**EXERCISE REQUIREMENTS**
Reproduce the items verbatim, starting at the line containing "line at (629, 296): solid -> dashed" and ending at the line containing "line at (178, 339): solid -> dashed", with both of those lines included.

**INPUT ROWS**
━━━━━━

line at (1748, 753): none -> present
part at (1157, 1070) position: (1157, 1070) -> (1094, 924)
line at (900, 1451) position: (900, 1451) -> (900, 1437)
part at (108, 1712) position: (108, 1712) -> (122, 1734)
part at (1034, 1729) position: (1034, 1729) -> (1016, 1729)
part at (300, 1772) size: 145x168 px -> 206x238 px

━━━━━━

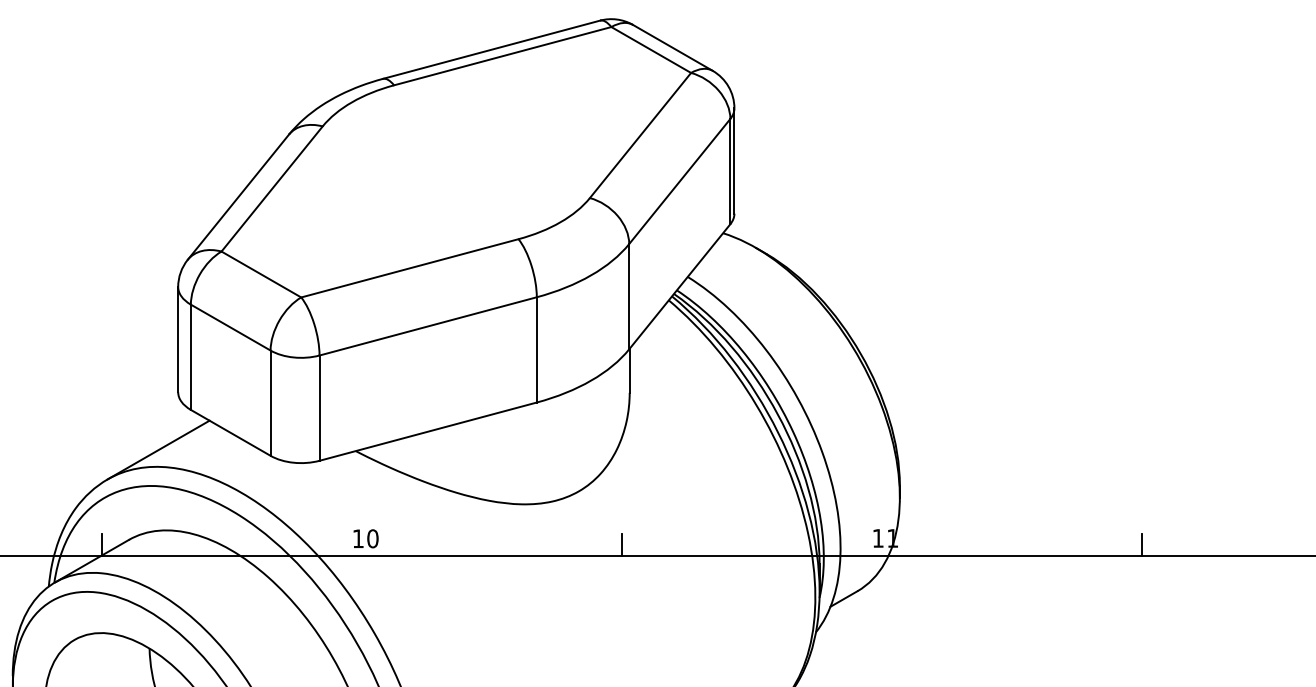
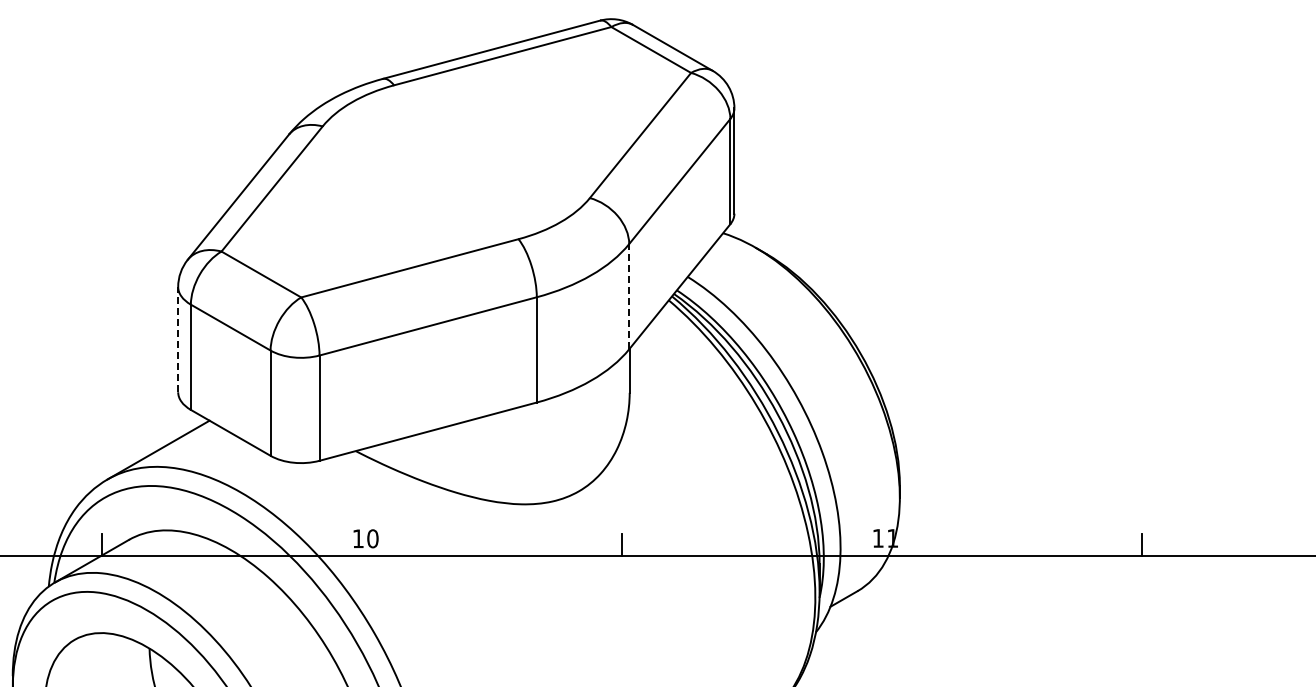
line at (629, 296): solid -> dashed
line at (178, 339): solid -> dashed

━━━━━━

**SOLVED PROBLEM**
line at (629, 296): solid -> dashed
line at (178, 339): solid -> dashed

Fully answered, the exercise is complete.